A ce sujet le ministre ne lâche pas prise et maintient que « le plafonnement aura lieu tôt au tard« , réaffirmant ainsi sa position, que « si on n’utilise que le bâton, il se brisera inéluctablement. Il ne s’agit que d’une solution temporaire afin de pouvoir négocier avec les principales entreprises concernées ». Et ajoutant que « les entreprises sont dans l’obligation de faire bénéfice mais pas au détriment des citoyens. L’idée du plafonnement est de fixer un niveau de marge maximale qui ne peut être dépassé par les opérateurs« . Mais pour se faire plusieurs solutions ont été proposé, notamment la mise en place d’une taxe additionnelle sur les entreprises mises en cause. Une solution qui, selon Lahcen Daoudi, ne cadre pas avec le marché qui n’est pas « dans une situation de monopole pure et qu’une taxe uniforme et homogène pourrait désavantager les petits acteurs du marché« , disait-il. Concrétisant cette avancée par le fait accompli  qui, « après  la libéralisation du marché,(libéralisation lancée par le gouvernement Benkirane) la concurrence entre les opérateurs devait pousser vers la baisse des prix. C’est la logique économique. Or, c’est le contraire qui s’est passé, à savoir que la marge bénéficiaire de certains opérateurs a atteint jusqu’à 2,13 DH/ le litre.

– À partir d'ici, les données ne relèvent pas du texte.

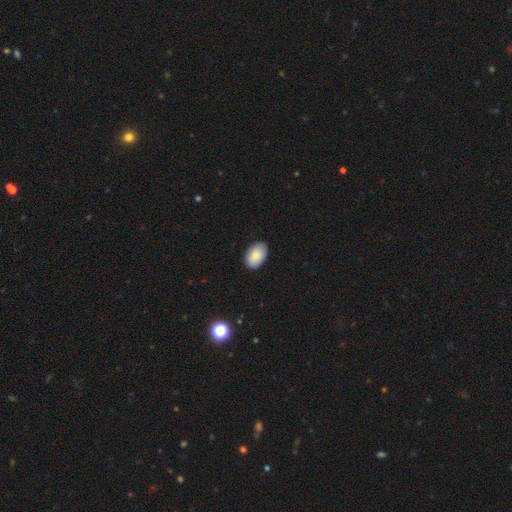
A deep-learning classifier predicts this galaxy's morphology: Overall: smooth (87%). How rounded: in between (92%). Merging: none (88%).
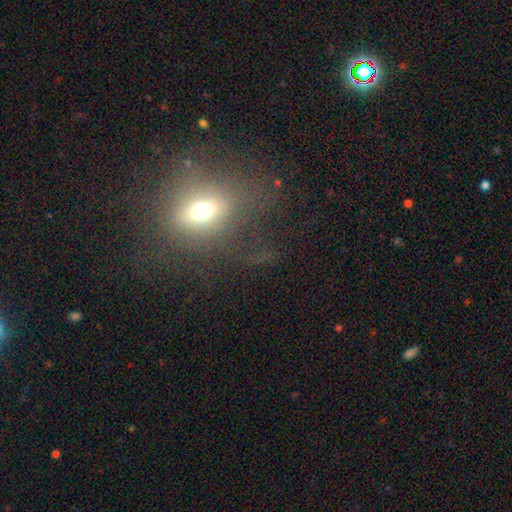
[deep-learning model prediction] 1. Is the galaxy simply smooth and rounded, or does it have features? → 49% smooth, 26% featured or disk, 25% star or artifact.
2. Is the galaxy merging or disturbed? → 60% none, 19% major disturbance, 18% minor disturbance, 3% merger.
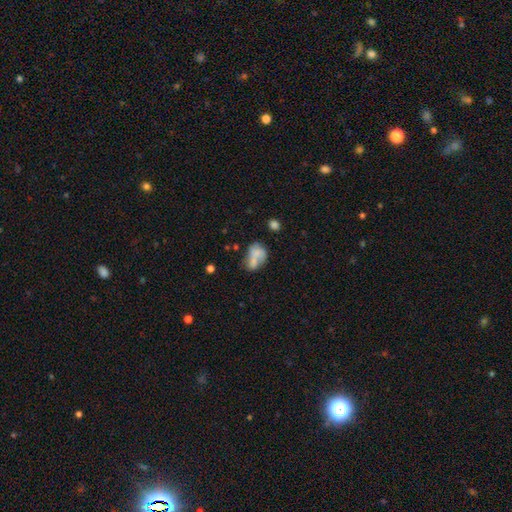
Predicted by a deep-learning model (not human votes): Smooth or featured? smooth (62%)
How rounded? in between (74%)
Merging? merger (40%)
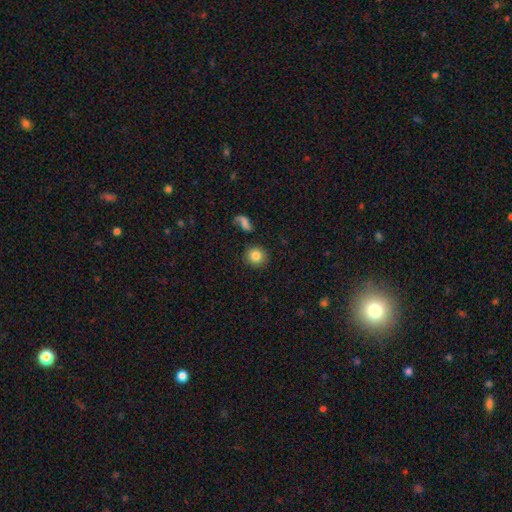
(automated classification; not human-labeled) Overall: smooth (83%). How rounded: round (89%). Merging: none (85%).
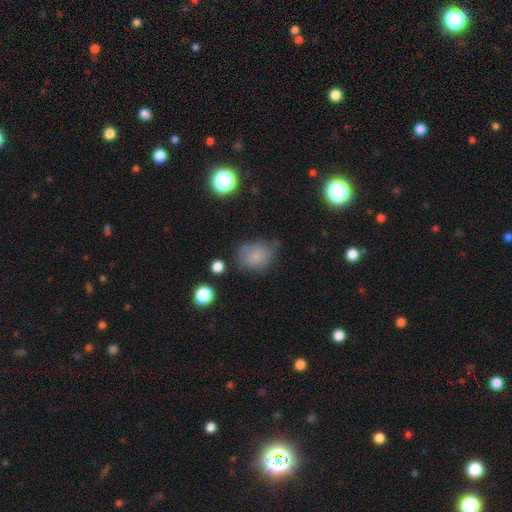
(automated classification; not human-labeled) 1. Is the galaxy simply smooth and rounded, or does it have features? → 76% smooth, 13% star or artifact, 10% featured or disk.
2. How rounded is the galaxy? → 51% round, 48% in between, 1% cigar-shaped.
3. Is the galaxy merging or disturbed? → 62% none, 26% minor disturbance, 8% major disturbance, 4% merger.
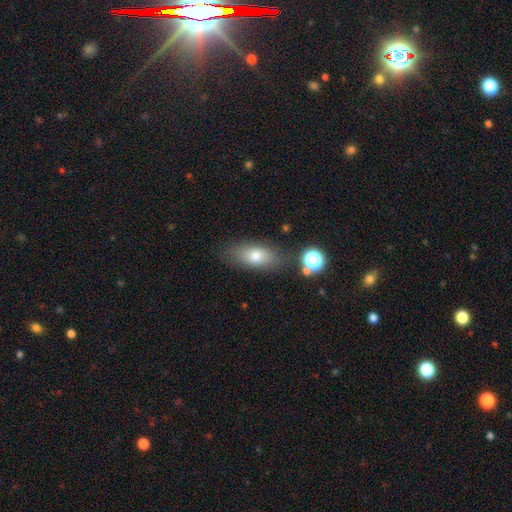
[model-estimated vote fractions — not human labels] Overall: smooth (75%). How rounded: in between (78%). Merging: none (78%).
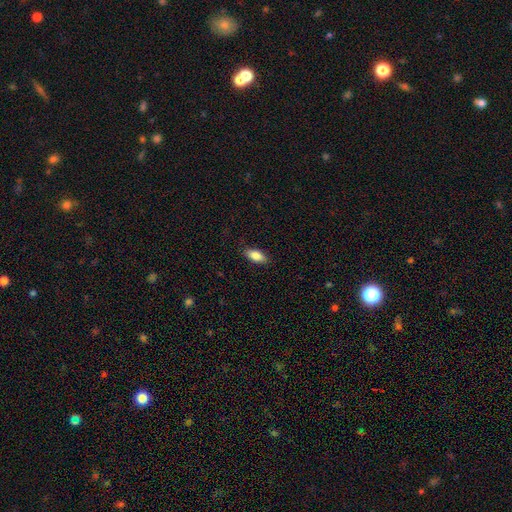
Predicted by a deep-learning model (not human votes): Smooth or featured? Predicted: smooth (p=0.83). How rounded? Predicted: in between (p=0.85). Merging? Predicted: none (p=0.87).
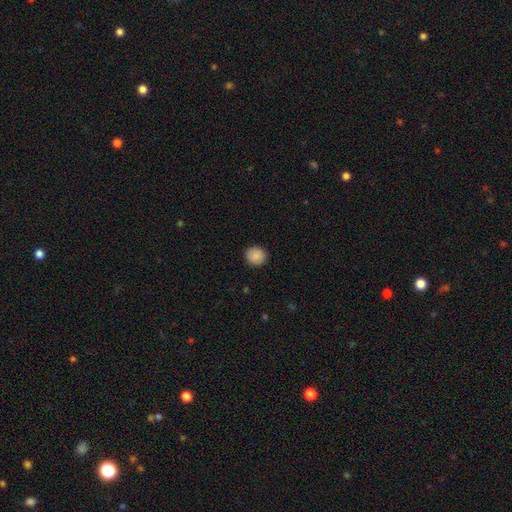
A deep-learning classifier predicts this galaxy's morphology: smooth-or-featured: smooth: 88% | star or artifact: 8% | featured or disk: 4%
  how-rounded: round: 89% | in between: 10% | cigar-shaped: 1%
  merging: none: 91% | minor disturbance: 6% | major disturbance: 2% | merger: 1%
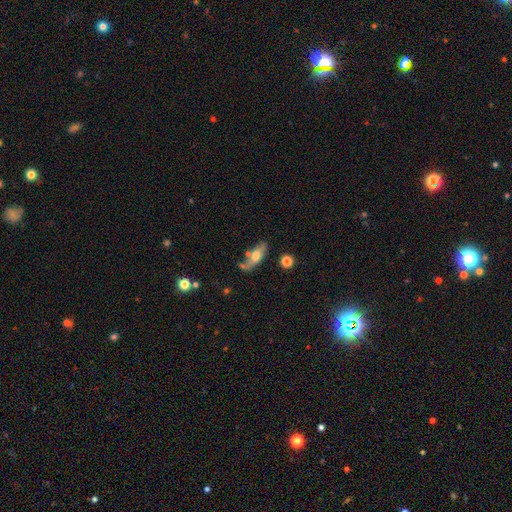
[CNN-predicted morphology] smooth_or_featured: smooth (p=0.56) [alt: featured or disk p=0.37]
how_rounded: in between (p=0.63) [alt: cigar-shaped p=0.32]
merging: none (p=0.53) [alt: minor disturbance p=0.22]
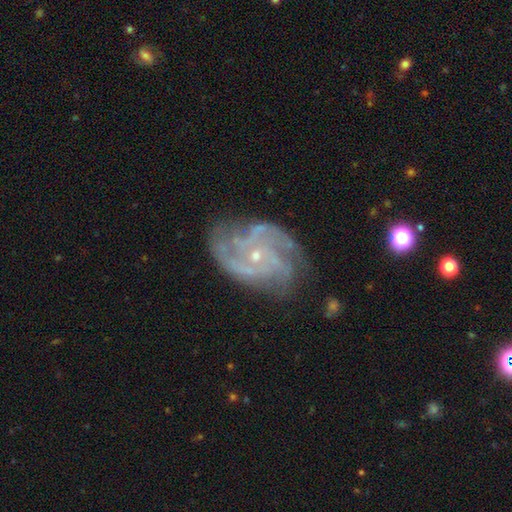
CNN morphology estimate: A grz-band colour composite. It shows a featured or disk galaxy (88%) with no bar (70%), 3 (27%) tight (47%) spiral arms (96%) and a small central bulge (81%). Merging: none (68%).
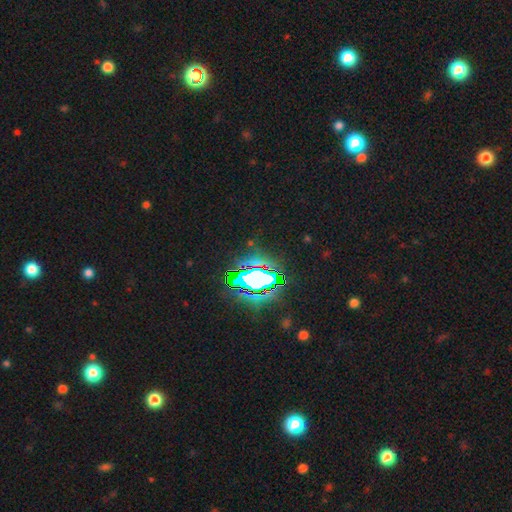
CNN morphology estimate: star or artifact 79%, smooth 12%, featured or disk 10%.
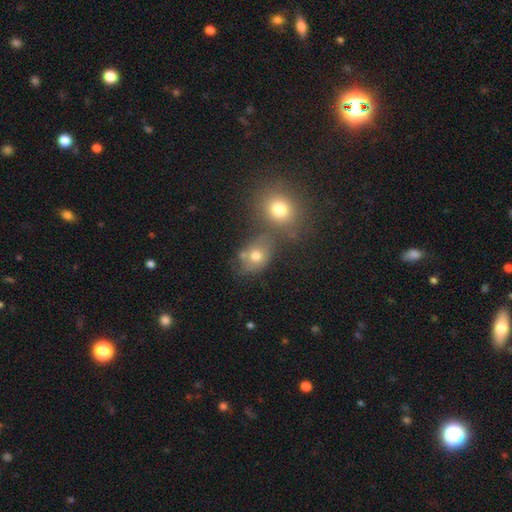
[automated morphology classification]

Alors que cette marge était de 0,65 DH pour le gasoil et 0,75 DH pour l’essence, partagée entre les distributeurs et les stations-services ». Un fait marquant avant libéralisation.  

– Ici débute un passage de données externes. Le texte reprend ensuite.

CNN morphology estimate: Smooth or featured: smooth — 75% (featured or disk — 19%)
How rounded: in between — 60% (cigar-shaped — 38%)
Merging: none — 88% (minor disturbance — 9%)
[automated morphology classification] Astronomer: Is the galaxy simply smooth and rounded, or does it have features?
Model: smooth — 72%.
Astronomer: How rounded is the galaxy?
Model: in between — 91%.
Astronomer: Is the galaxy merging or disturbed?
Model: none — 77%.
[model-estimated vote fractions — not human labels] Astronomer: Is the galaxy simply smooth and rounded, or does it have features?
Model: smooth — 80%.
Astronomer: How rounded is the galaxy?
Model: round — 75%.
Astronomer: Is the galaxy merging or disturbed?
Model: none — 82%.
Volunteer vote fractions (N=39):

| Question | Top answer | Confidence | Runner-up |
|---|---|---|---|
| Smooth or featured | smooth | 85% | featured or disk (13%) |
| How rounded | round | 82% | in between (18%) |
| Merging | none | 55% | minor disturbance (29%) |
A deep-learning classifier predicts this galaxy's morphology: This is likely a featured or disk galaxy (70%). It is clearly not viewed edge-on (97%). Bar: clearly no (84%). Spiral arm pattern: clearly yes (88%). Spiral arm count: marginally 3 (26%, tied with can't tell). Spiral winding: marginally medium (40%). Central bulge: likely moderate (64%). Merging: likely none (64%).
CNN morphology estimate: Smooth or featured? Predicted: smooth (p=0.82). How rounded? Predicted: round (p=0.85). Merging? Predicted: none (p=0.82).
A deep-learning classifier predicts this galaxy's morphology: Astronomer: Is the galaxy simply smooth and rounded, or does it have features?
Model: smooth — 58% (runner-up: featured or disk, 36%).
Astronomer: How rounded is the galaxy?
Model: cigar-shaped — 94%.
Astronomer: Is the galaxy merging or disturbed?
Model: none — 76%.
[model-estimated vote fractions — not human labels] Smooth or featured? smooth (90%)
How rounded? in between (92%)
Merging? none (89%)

Ne se pliant pas aux arguments rationnels, le ministre persiste et soutient qu’ « il est logique que les entreprises gagnent de l’argent mais pas qu’elles vident les poches des citoyens. L’idée du plafonnement est de fixer un niveau de marge maximale qui ne peut être dépassé par les opérateurs. La concurrence se fera en dessous de ce plafond « , rappelle-t-il. En effet, interpelé, lors d’une émission télévisée sur les raisons qui ont poussé le gouvernement à attendre autant de temps avant de plafonner les marges, Lahcen Daoudi justifie cela par la vacance du conseil de la concurrence gelé pendant plusieurs années. Et partant il ajoute que le plafonnement n’est pas une solution puisqu’il ne serait que temporaire pour négocier. Ou injonction du plafonnement qui est tantôt utilisé comme menace pour contraindre les opérateurs à appliquer les baisses et maintenir des marges raisonnables, tantôt présenté comme une mesure que le gouvernement appliquera avec ou sans l’aval des opérateurs. Mais il est difficile pour lui de ne pas prendre en considération l’avis du conseil qui s’appui sur un texte juridique portant application de l’article 4 dans de telle situation. Une appréciation insinuant qu’ « au lieu de faire un plafonnement unilatéral, et pour agir dans le cadre de la loi, on a ouvert un débat avec les entreprises pour aller vers l’application d’un plafonnement concerté », répond le ministre.

En effet dans tout ce brouhaha ce qui préoccupe le consommateur c’est le prix final du litre de gasoil. Sachant que la fluctuation des cours pèse lourdement sur les prix et mettra en péril toute politique de plafonnement. Ce qui explique que si on plafonne les marges et que le cours du pétrole explose à 120 dollars par exemple, les opérateurs seront obligés d’augmenter les prix. C’est là où le conseil de la concurrence apostrophe le gouvernement, lui rappelant l’absence d’une compensation d’urgence pour maintenir l’équilibre. Chose qui semble lorgnée par le gouvernement lors du projet de plafonnement.